While running some load testing with Artillery I found that I was often getting 429 errors on my front-end endpoint. When pushing 500+ RPS, the 2nd function was taking up over 50% of the concurrent execution limit and new events coming into the front-end would get throttled and in this case thrown out. That also means that any future Lambdas in the same AWS account would exacerbate this problem. Our traffic is spiky and can easily hit 500+ RPS on occasion, so this really wasn't acceptable.
My solution was to refactor the 2nd function into a Fargate task that polls the SQS queue instead. It was easily able to handle any workload I threw at it, and also able to run 24/7 for a fraction of the cost of the Lambda. Each invocation of the Lambda was authenticating with the GCP SDK before passing the event and the Lambda has to stay executing while the 2 stages of network requests were completed.

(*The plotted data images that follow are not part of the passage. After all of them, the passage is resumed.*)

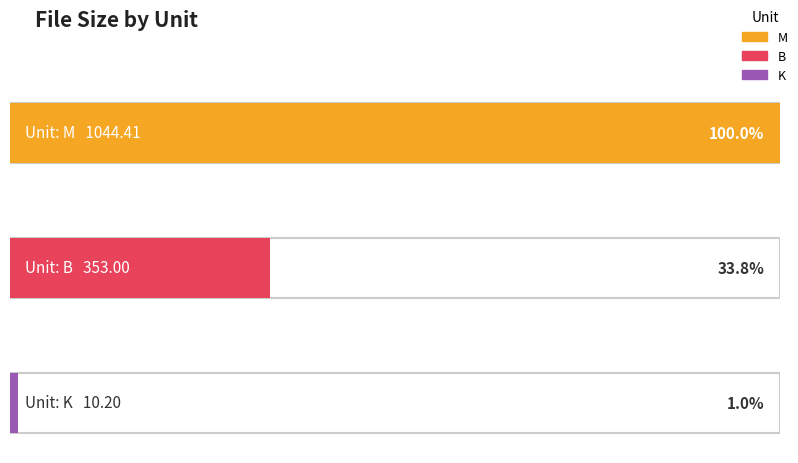

At which category does the chart reach its minimum across all series?

K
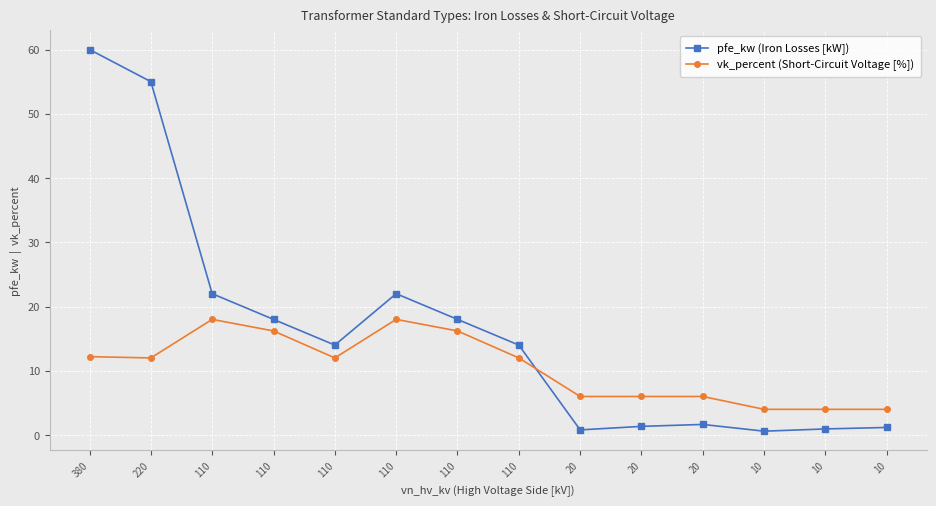

The value of vk_percent (Short-Circuit Voltage [%]) at 380 is 2.5. True or false?

False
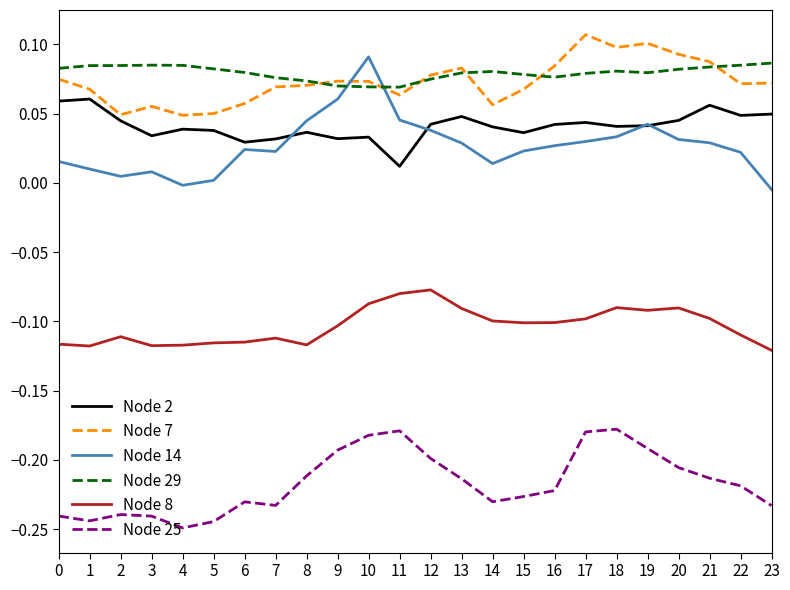

True or false: Node 7 has a value of 0.1 at 0.

True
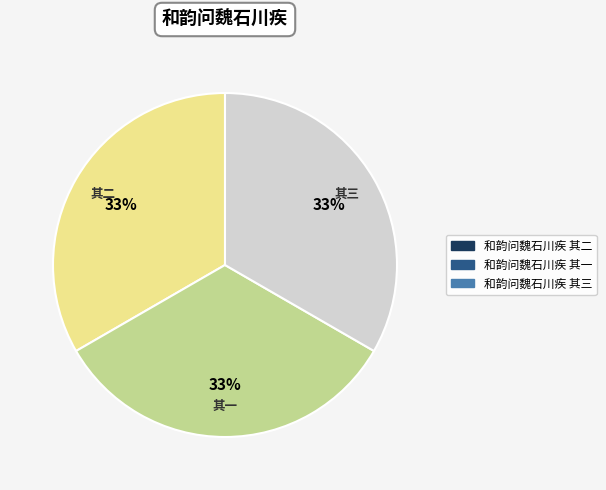

Is there any slice that represents more than half of the pie?

No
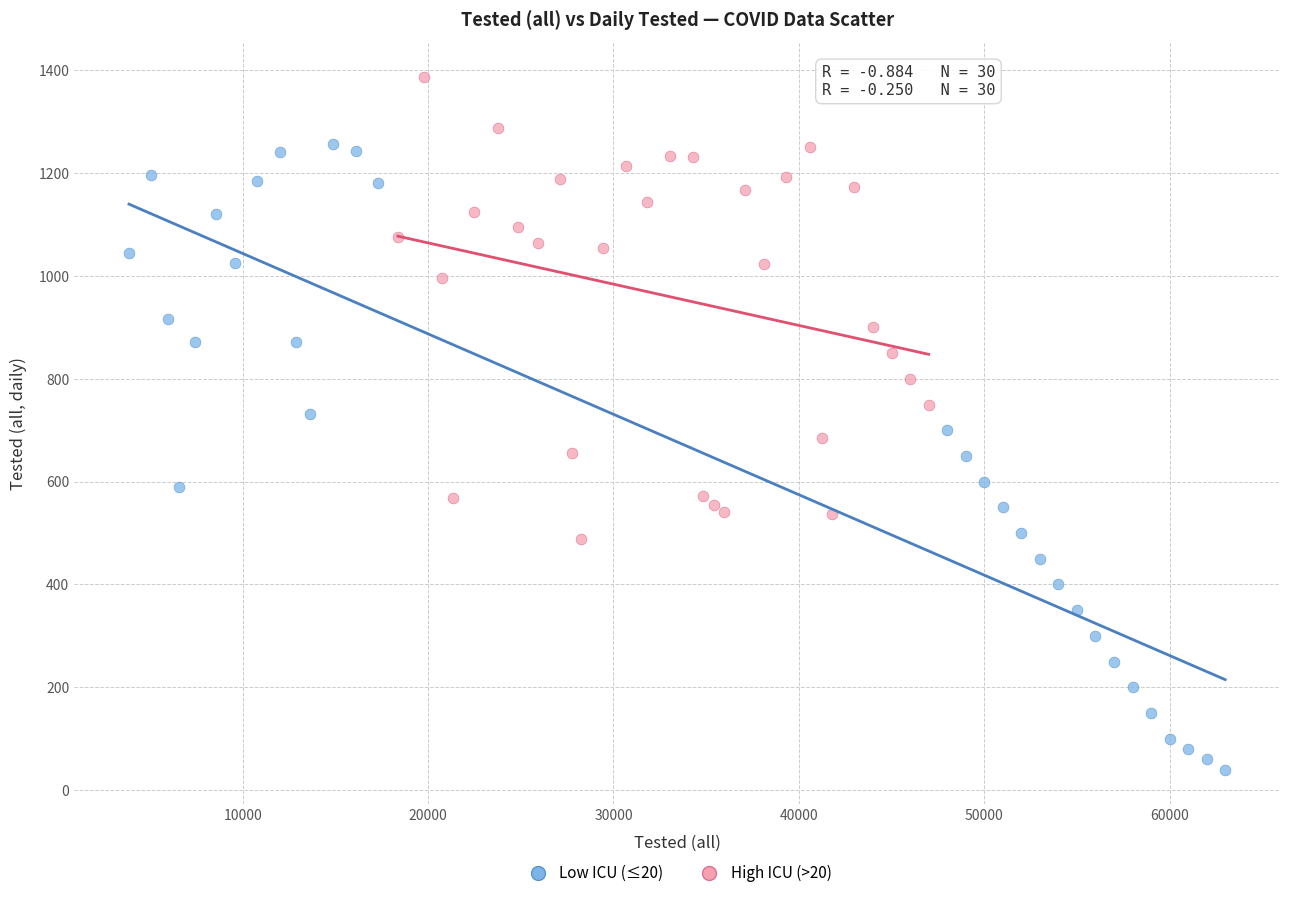

Which series reaches the minimum Y coordinate?

Low ICU (≤20)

I'm happy to report I haven't been able to muster a test that breaks anything since I started using Fargate!
It sounds like you already found a great solution for your particular case. But it's also worth mentioning that you can apply per-function concurrency limits, which can be another way to prevent a particular function from consuming too much of the overall concurrency. For anyone who's lambda workload is cheaper than a 27/7 task, that could be a good option.
> Each invocation of the Lambda was authenticating with the GCP SDK before passing the event
I'm curious whether you tried moving the authentication outside of the handler function so it could be reused for multiple events? I've found that can make a huge difference for some use cases.